Toplanacak hâle gelmese de, faydalanılacak, yenecek hâle gelince uşrunu vermek
farz olur. İmâm-ı Ebu Yusuf’a göre olgunlaşınca, toplamadan önce farz olur.
İmâm-ı Muhammed’e göre ise, hasattan sonra, yani hepsini toplayınca farz olur.
Hasattan önce, yerinden koparıp yemesi veya başkasına yedirmesi caizdir. Fakat,
İmâm-ı a'zam’a göre, bunun uşrunu da sonra verir. İki imâma göre, bunun uşrunu
vermesi lazım olmaz. Fakat, mahsulün beş vesk olması için, bu da hesaba
katılır. Olgunlaştıktan sonra koparmış ise, İmâm-ı Muhammed’e göre, yine uşrunu
vermek lazım olmaz. Hepsini topladıktan sonra telef olanın ve çalınanın uşrunu
vermek lazım olmaz.”
Fakir olanlar, uşurlarını iki imâma yani İmâm-ı Ebu Yusuf ve
İmâm-ı Züfer hazretlerine göre hesap edip verir. Zenginler ise, İmâm-ı a'zam
hazretlerine göre vermelidir.
Sual: Selamlaşırken birbirine karşı eğilmek ve kucaklaşmak dinen
uygun olur mu?
Cevap: Konu
ile alakalı olarak Berîkada deniyor ki:
“Selam verirken ve selam alırken eğilmek günahtır. Hadis-i
şerifte; (Karşılaştığınız zaman, birbirinize eğilmeyiniz,
kucaklaşmayınız!) buyuruldu. Allahü teâlâdan başkası için
rüku ve secde yapmak haramdır.” İbni Nüceym Zeyneddîn Mısrî hazretleri Segâir
ve Kebâir kitabında; “El ile selam vermek günahtır” buyuruyor. İsmail Sivâsî
hazretleri, bunu açıklarken;
“Çünkü, el ile selam vermek, kafirlerin âdetidir” buyurmaktadır.

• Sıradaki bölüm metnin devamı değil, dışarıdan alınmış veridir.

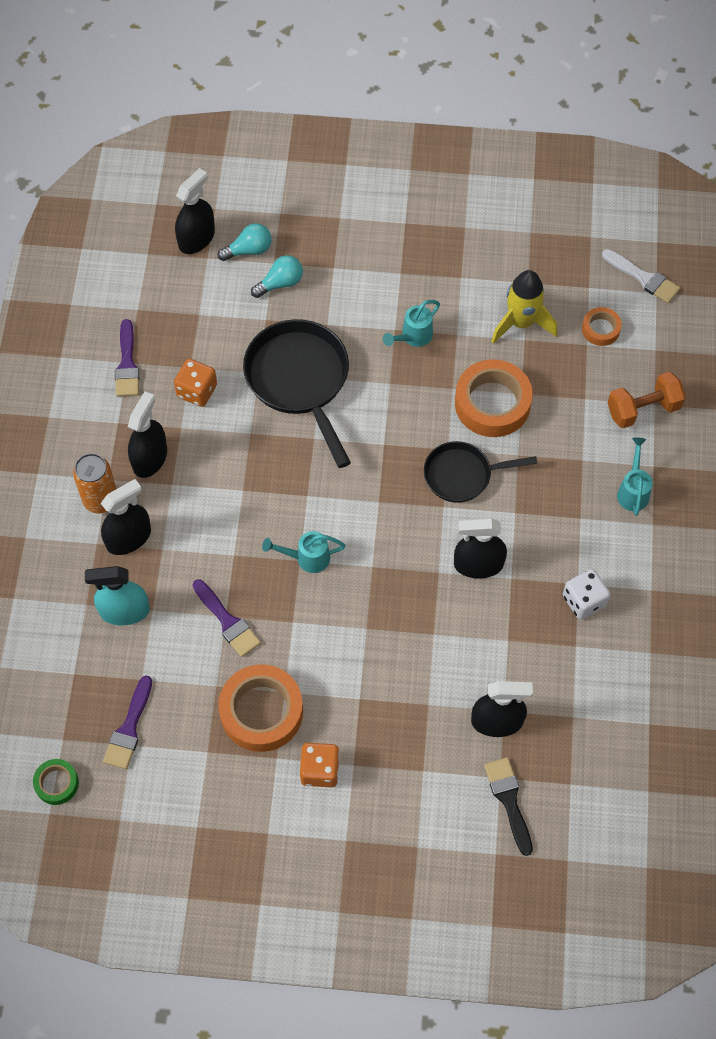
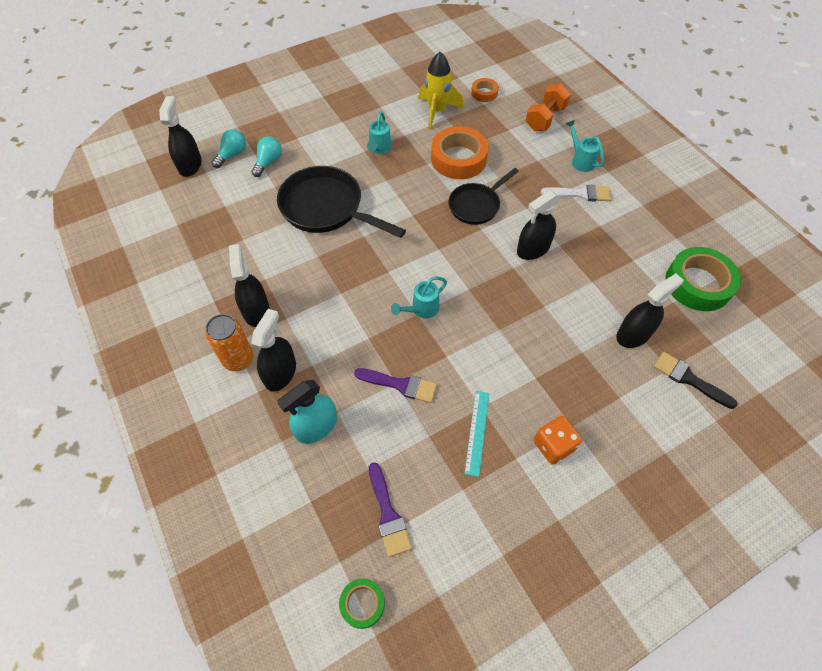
camera: 35 degrees left, 5 degrees down
(127, 364) = (194, 261): purple brush -> none
(197, 391) = (259, 251): orange dice -> none
(261, 711) = (477, 432): orange tape -> turquoise ruler
(584, 601) = (613, 233): white dice -> none
(619, 716) = (698, 284): none -> green tape
(643, 278) = (483, 60): white brush -> white brush (580, 194)

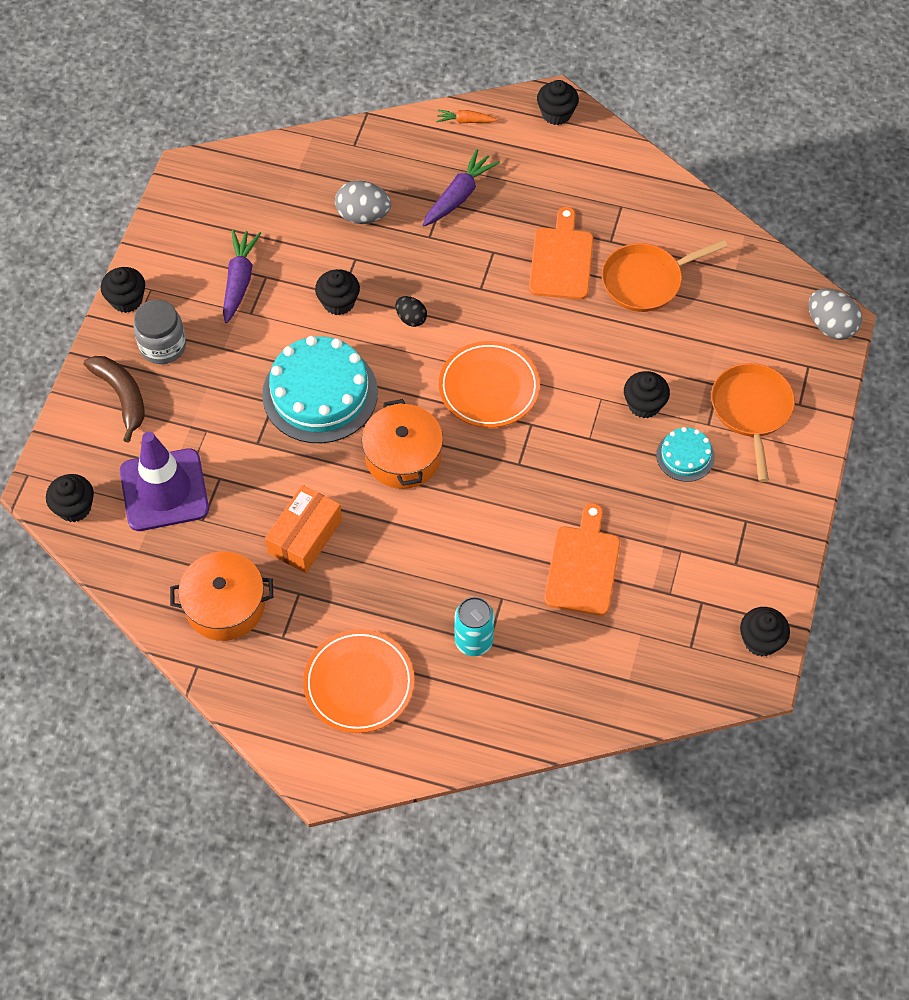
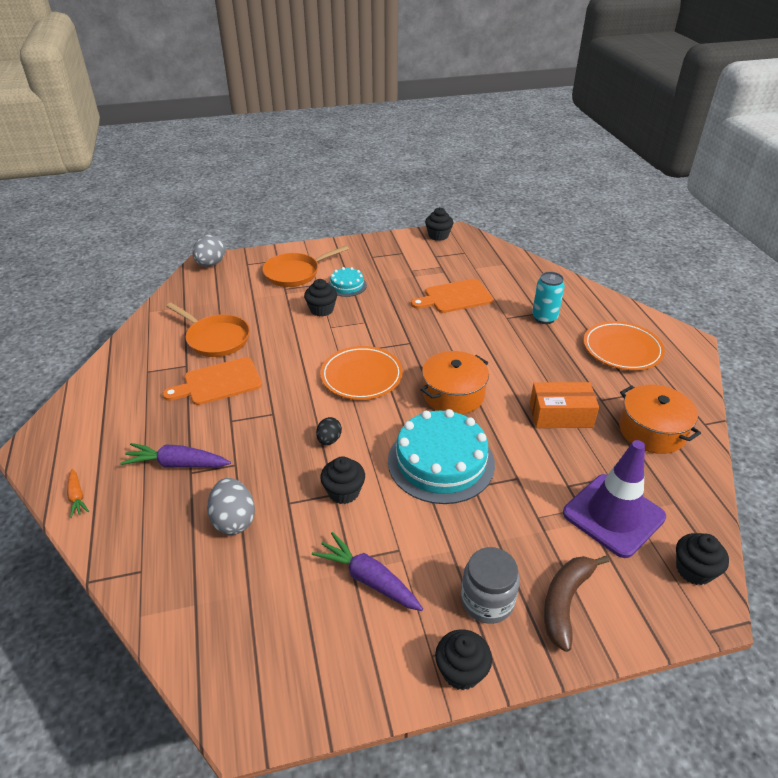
camera: 120 degrees left, 20 degrees down
(239, 280) = (368, 579): purple carrot -> purple carrot turned 60 degrees clockwise
(556, 114) = (49, 440): black cupcake -> none

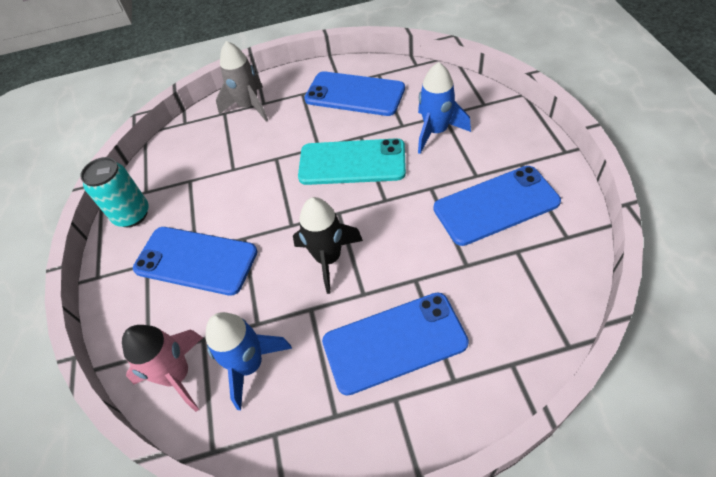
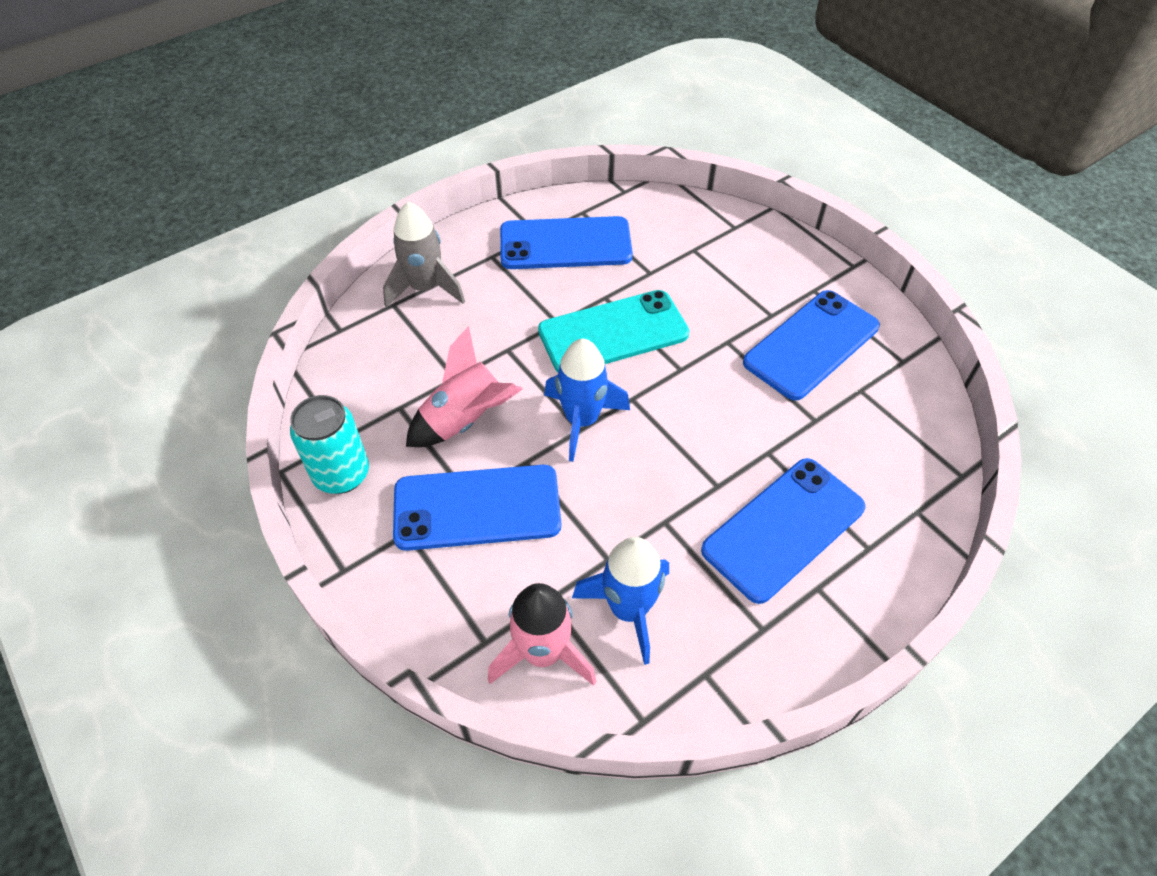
camera: 30 degrees left, 0 degrees up
(222, 199) = (465, 420): none -> pink rocket
(328, 259) = (652, 457): black rocket -> none
(436, 131) = (696, 272): blue rocket -> blue rocket (581, 420)

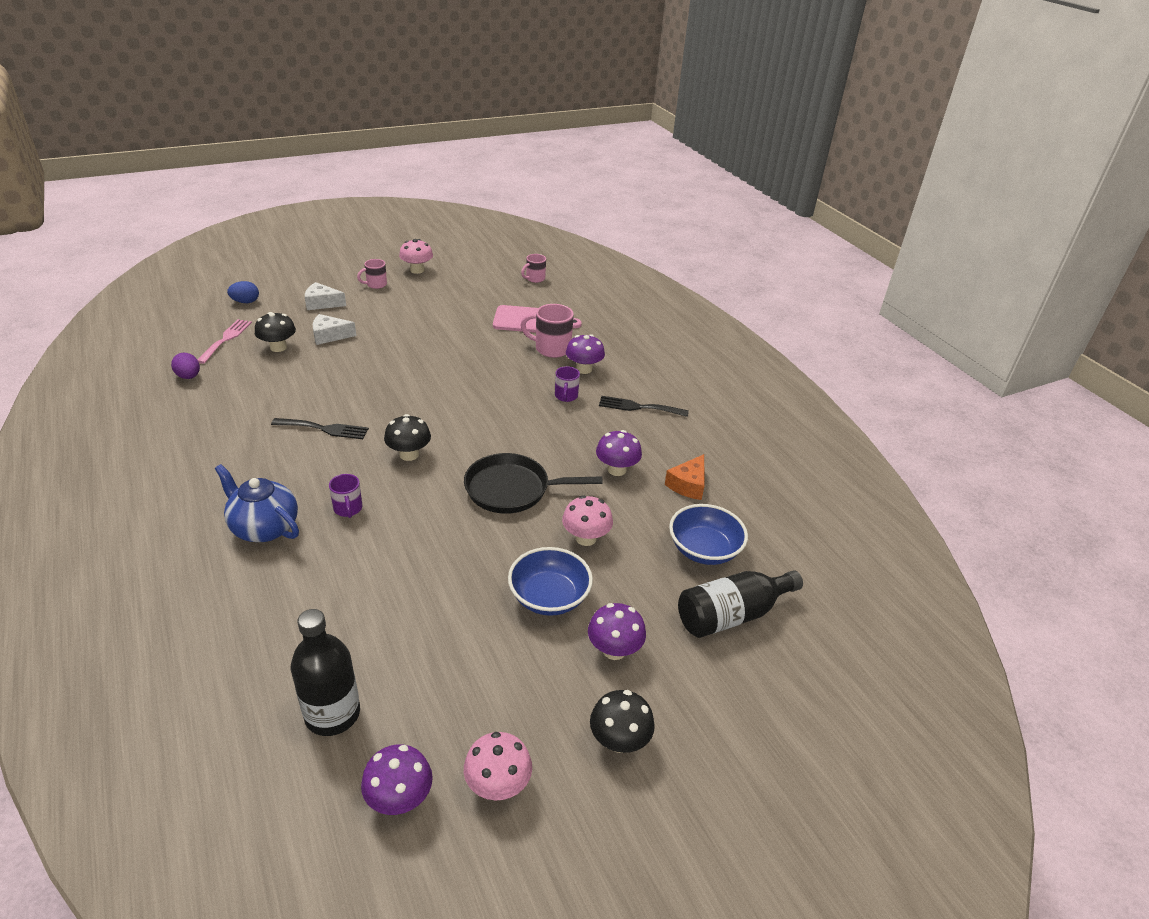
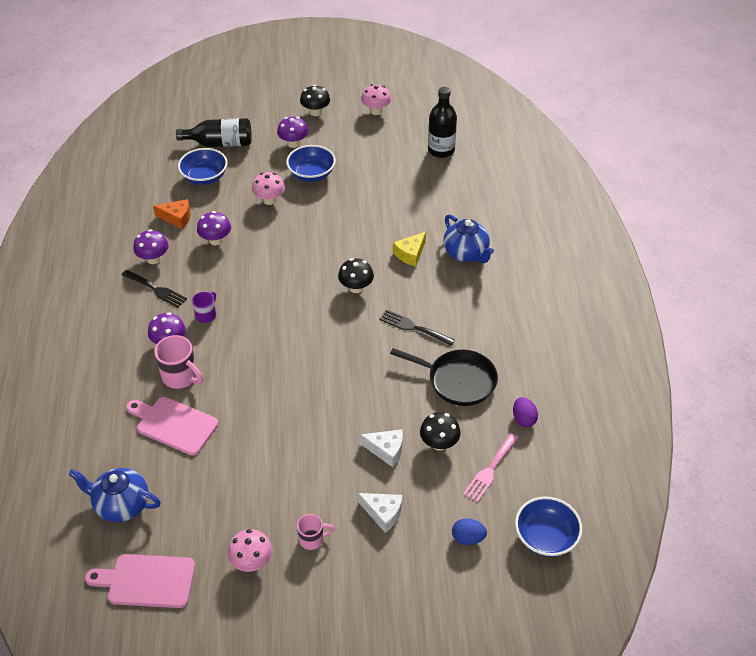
camera: 155 degrees left, 10 degrees up
(175, 311) = (545, 537): none -> blue bowl
(348, 509) = (410, 254): purple mug -> yellow cheese
(399, 798) = (418, 116): purple mushroom -> purple mushroom (153, 259)
(486, 254) = (147, 581): none -> pink cutting board
(512, 489) = (297, 242): black pan -> black pan (458, 380)
(534, 279) = (121, 504): pink mug -> blue teapot
(688, 485) = (177, 218): orange cheese -> orange cheese turned 45 degrees clockwise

Sual: Hazret-i Ebu Bekir’e niçin “Atik” ve “Sıddîk” denmektedir ve
bunların anlamı nedir?
Cevap: Hazret-i
Ebu Bekir’in lakaplarında biri, Atîk’tir. Bunun sebebi, Resulullah efendimiz,
hazret-i Ebu Bekir’in yüzlerine bakarak;
(Bu, Cehennem ateşinden atîkdir) buyurmuşlardır. Yani, Allahü teâlânın narından, ateşinden azatlı kuludur, demektir. Hazret-i Ebu Bekir, bundan sonra, bu lakab ile şöhret bulmuştur. Bir lakabı da Sıddîk’tır. Sıddîk, çok fazla inançlı demektir. Resulullah efendimizi tasdik ettiği için, bu isim verilmiştir.